Labour formally backs Oireachtas committee stance on abortion
Minister Eoghan Murphy says abortion is a matter for a ‘woman and her doctor’
Labour leader Brendan Howlin said his party would campaign in a respectful and dignified fashion to repeal the Eighth Amendment. Photograph: Cyril Byrne
The Labour Party has confirmed it will be supporting the recommendations of the Oireachtas Committee on the Eighth Amendment.
This is a step further than Labour’s previous position of allowing for the legalisation of abortion in cases of rape, incest, fatal foetal abnormality or where the mother’s health was at risk.
The Oireachtas committee on Wednesday recommended a series of changes to abortion laws in the State.
These included access to terminations without restriction up to 12 weeks, the repealing of Article 40.3.3 of the Constitution, which gives the unborn and the mother an equal right to life, and the decriminalisation of abortion.
Labour leader Brendan Howlin said the party’s executive board endorsed the position adopted by its representative Jan O’Sullivan at the committee. Labour’s parliamentary party already endorsed the position on Tuesday.
“The Labour Party will support a referendum to repeal the 8th amendment, and the proposal to allow for abortion up to 12 weeks as endorsed by the Oireachtas committee,” Mr Howlin said.
“Labour will campaign in a respectful and dignified fashion, respectful of the views of others and their entitlement to hold them, and mindful that there are deeply held views on both sides of this debate,” he added.
Minister for Housing Eoghan Murphy said was minded to support the report’s finding, although he stressed members of the Cabinet had their own personal views on the issue of abortion.

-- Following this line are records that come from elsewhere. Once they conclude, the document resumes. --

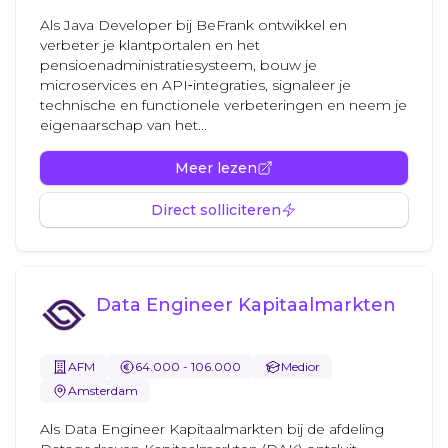
Als Java Developer bij BeFrank ontwikkel en
verbeter je klantportalen en het
pensioenadministratiesysteem, bouw je
microservices en API‑integraties, signaleer je
technische en functionele verbeteringen en neem je
eigenaarschap van het...
Meer lezen
Direct solliciteren
Data Engineer Kapitaalmarkten
AFM
64.000 - 106.000
Medior
Amsterdam
Als Data Engineer Kapitaalmarkten bij de afdeling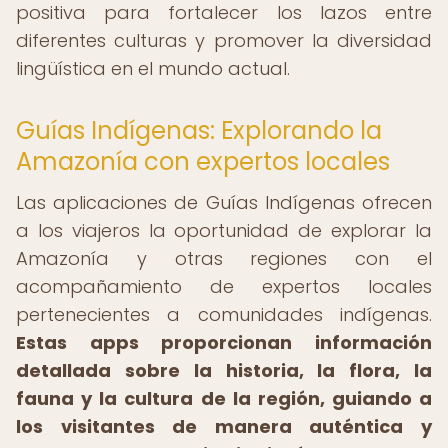
positiva para fortalecer los lazos entre
diferentes culturas y promover la diversidad
lingüística en el mundo actual.
Guías Indígenas: Explorando la
Amazonía con expertos locales
Las aplicaciones de Guías Indígenas ofrecen
a los viajeros la oportunidad de explorar la
Amazonía y otras regiones con el
acompañamiento de expertos locales
pertenecientes a comunidades indígenas.
Estas apps proporcionan información
detallada sobre la historia, la flora, la
fauna y la cultura de la región, guiando a
los visitantes de manera auténtica y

“We all have our personal views on this. I won’t have a problem accepting the recommendations of the committee from what I understand to date,” he said. “To me this is an issue between a woman and her doctor. From what I understand, I will be supporting it.”
Mr Murphy was speaking to reporters in Dublin along with his colleague Minister for Finance Paschal Donohoe.
Mr Donohoe noted that some members of the committee had changed their minds on the issue of abortion having listened to the evidence presented. He said he had made it clear in the past that he believed abortion should be available in more circumstances than it is at present.
“I will be supporting a referendum bill. We do need a referendum on the matter,” he said. “I will outline my own views on the issue when I have read the (committee’s) report in the New Year.”
In an interview with Hot Press last year, Mr Donohoe said stated that he was in favour of abortion in cases of rape, incest and where there is a fatal foetal abnormality.
In Brussels on Friday, Taoiseach Leo Varadkar said his position has evolved over time on the issue of abortion.
“I suppose as you grow up and as you meet more people and as you experience more things your views on things can soften and modify over time.
“What’s happening now in terms of the process is that the joint Oireachtas committee is going to produce its report next week.
“Out of deference to the amount of work they have done, to the members of the committee and the chairman Catherine Noone, I’d like to actually give the time to produce their report, I’d like to read it over the Christmas recess, and before I express my own views, I’d like to hear the views of my parliamentary party,” he said.
“We’ll have a meeting on that in the second week of January, a debate in the Dáil and then a discussion at cabinet.”
Fianna Fáil leader Micheál Martin on Thursday stopped short of publicly supporting the final recommendations of the committee. He declined to state if he would back the proposals of the committee but said he would make his positions known in the new year.
Meanwhile, Minister for Social Protection Regina Doherty says she changed her views on abortion on the basis of the people she met who told her their own experiences.
She is the first Fine Gael minister to publicly state their support for free access to abortion up to 12 weeks.
“I didn’t plan to be the first person,” she told RTÉ’s Morning Ireland. “I very much changed my views over the past seven years. I changed my views on the basis of the people I’ve met.
“I would have been one of those unpleasant people who said abortion is wrong in any circumstance. But I’ve come to realise that women don’t make this decision lightly.”